Чуть позже меня поразила более долговременная страсть – я заболел дельфинами, как иные сверстники болели филателией, хоккеем или судомоделированием. Я собирал любые сведения о дельфинах, которые только мог раздобыть. Мне был смешон человек, способный перепутать этих смышлёных животных с глупой рыбой. В четвёртом классе отец с матерью восемь раз попеременно ходили со мной в кинотеатр смотреть «Флиппера». Три лета подряд родители возили нас с сестрой в Севастополь только потому, что там, в Казачьей бухте, располагался секретный военный океанариум с несколькими десятками поставленных на довольствие афалин – друг детства отца пошёл по жизни маршем и занимал на Черноморском флоте какой-то важный пост.

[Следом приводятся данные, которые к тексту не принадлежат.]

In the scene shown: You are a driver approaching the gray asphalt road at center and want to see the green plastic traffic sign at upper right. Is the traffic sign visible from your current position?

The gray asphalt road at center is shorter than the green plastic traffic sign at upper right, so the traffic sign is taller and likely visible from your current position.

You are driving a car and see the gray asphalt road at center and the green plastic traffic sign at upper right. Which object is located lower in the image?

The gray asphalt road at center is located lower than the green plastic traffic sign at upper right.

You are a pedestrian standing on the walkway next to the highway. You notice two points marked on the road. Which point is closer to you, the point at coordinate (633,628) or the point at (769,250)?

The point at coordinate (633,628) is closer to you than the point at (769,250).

Тогда я об этом не думал, а теперь не перестаю удивляться, в какой чудесной стране мы живём – в лице хранителей своих загадок она считала и, надеюсь, до сих пор считает чем-то вроде свинства и низости иметь тайны от детей. Особенно, если на секретный объект ребёнка приводил за руку этих хранителей начальник. С той поры я очарован Крымом – оазисом невероятного. Деревья там поют и шелестят рифмами, травы знают молитвы и рассчитывают на спасение, камни обидчивы и злопамятны, а вода течёт как вниз, так и, вопреки законам естества, духоподъёмно – вверх. Случаются там чудеса и с отвлечёнными понятиями – так вычитание здесь часто ничего не уменьшает, умножение не умножает, а попытка деления заканчивается забвением и сном. Проверено – родители и на каникулах пытались иной раз подсунуть мне какой-нибудь учебник.

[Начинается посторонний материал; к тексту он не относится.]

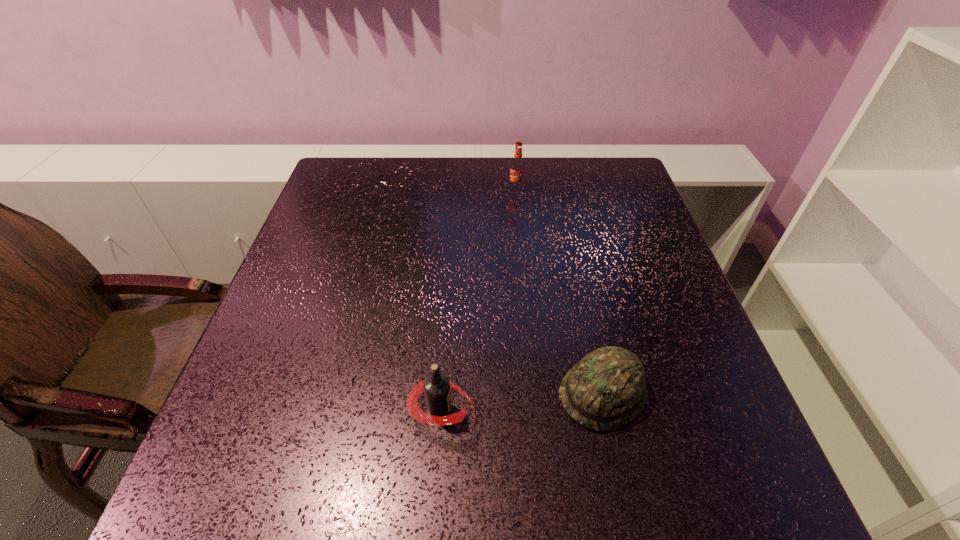
Where is `the farthest object`? The width and height of the screenshot is (960, 540). the farthest object is located at coordinates (517, 165).

The height and width of the screenshot is (540, 960). What are the coordinates of `the second object from right to left` in the screenshot? It's located at (517, 165).

This screenshot has width=960, height=540. What are the coordinates of `the leftmost object` in the screenshot? It's located at (436, 386).

You are a GUI agent. You are given a task and a screenshot of the screen. Output one action in this format:
    pyautogui.click(x=<x>, y=<y>)
    Task: Click on the nearer root beer
    The width and height of the screenshot is (960, 540).
    Given the screenshot: What is the action you would take?
    pyautogui.click(x=436, y=386)

Identify the location of the shortest object. (605, 390).

In order to click on headwear in this screenshot , I will do `click(605, 390)`.

At what (x,y) coordinates should I click in order to perform the action: click on vacant point located 0.190m on the front of the second object from left to right. Please return your answer as a coordinate pair (x, y). The height and width of the screenshot is (540, 960). Looking at the image, I should click on (520, 234).

Where is `vacant space located 0.380m on the label of the leftmost object`? vacant space located 0.380m on the label of the leftmost object is located at coordinates (691, 410).

The width and height of the screenshot is (960, 540). Find the location of `vacant area situated on the front of the headwear`. vacant area situated on the front of the headwear is located at coordinates (622, 482).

Разумеется, меня было не вытянуть из океанариума за уши – кто же откажется собственноручно покормить дельфина рыбой, погладить по влажной коже, улыбнуться его улыбке, в упор смотреть в его весёлые глаза и даже плавать с ним, взбираясь на тугую спину, – нет и не может быть в одиннадцатилетнем возрасте таких посредственностей и недоумков. А ведь эти добродушные звери нашли за время службы десятки потерянных при учебных стрельбах торпед и даже одну сбежавшую беспилотную субмарину. Иногда боевых дельфинов, на радость археологам, привлекали к поискам останков затонувших кораблей – несколько поднятых со дня моря амфор (то ли утаённых от учёных, то ли ими подаренных) украшали скупой интерьер секретного океанариума.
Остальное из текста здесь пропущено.